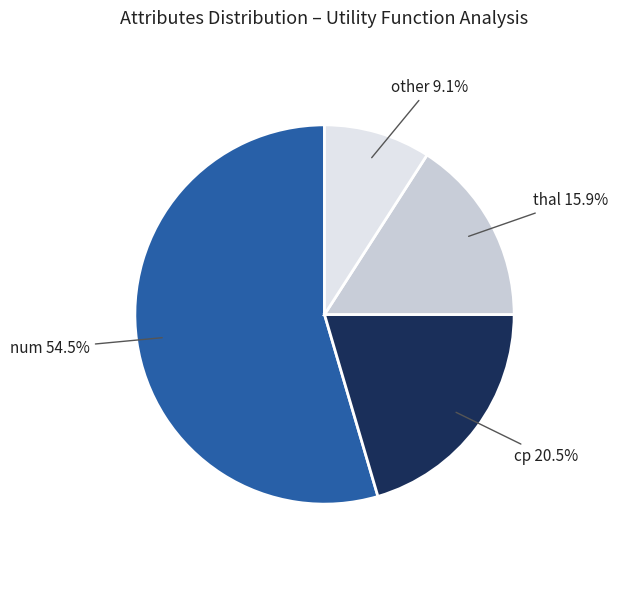

The thal slice represents 1% of the pie. True or false?

False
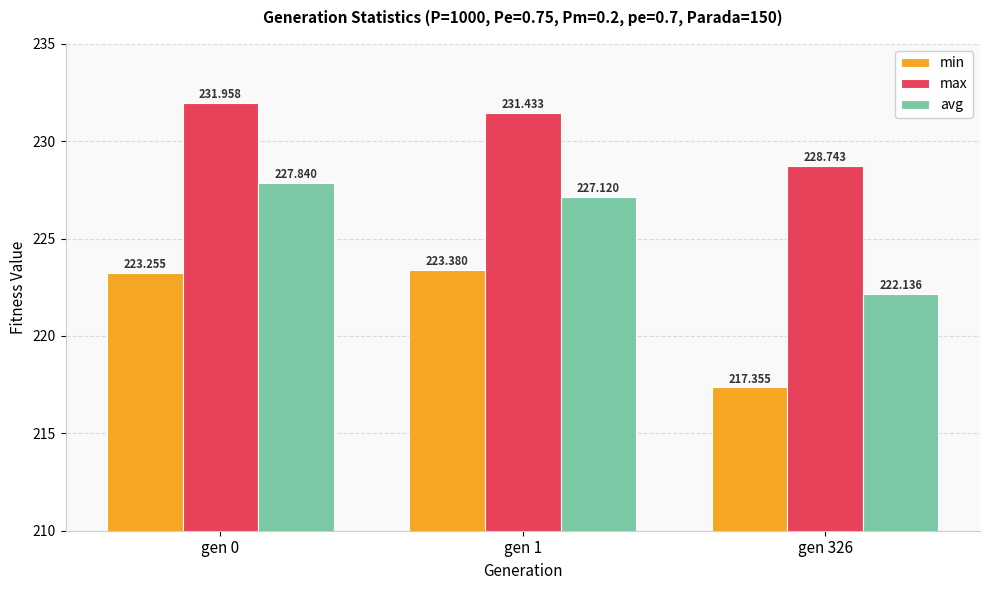

True or false: max has a value of 136.9 at gen 0.

False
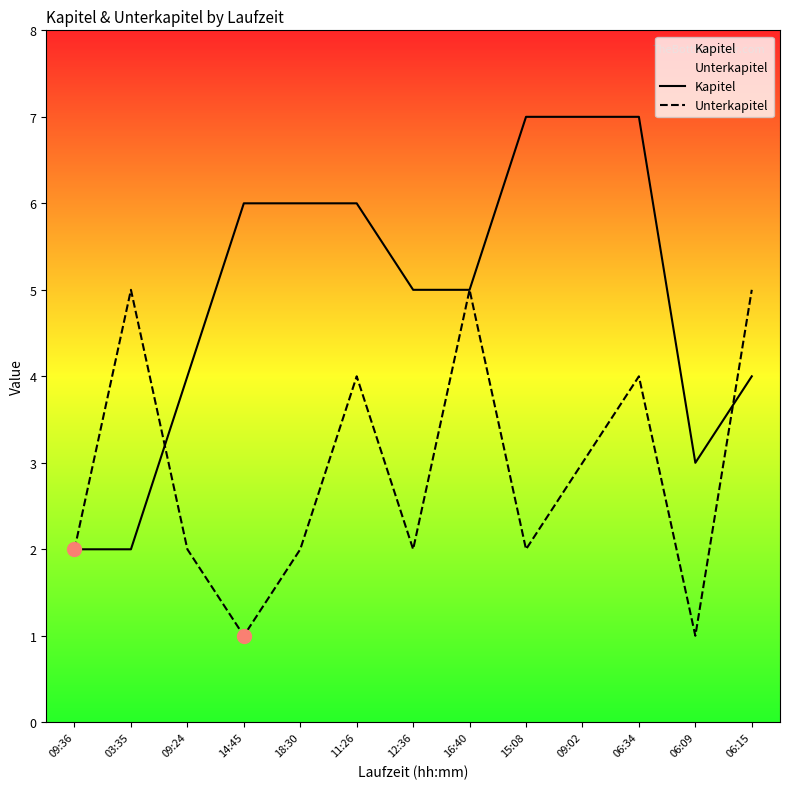

Reading left to right, list all the values displayed in this chart.

Kapitel: 09:36=2	03:35=2	09:24=4	14:45=6	18:30=6	11:26=6	12:36=5	16:40=5	15:08=7	09:02=7	06:34=7	06:09=3	06:15=4
Unterkapitel: 09:36=2	03:35=5	09:24=2	14:45=1	18:30=2	11:26=4	12:36=2	16:40=5	15:08=2	09:02=3	06:34=4	06:09=1	06:15=5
+ + +
- Problem:
Count the lines in the records above that contain the word "True". Reply with that number only.

- Solved problem:
2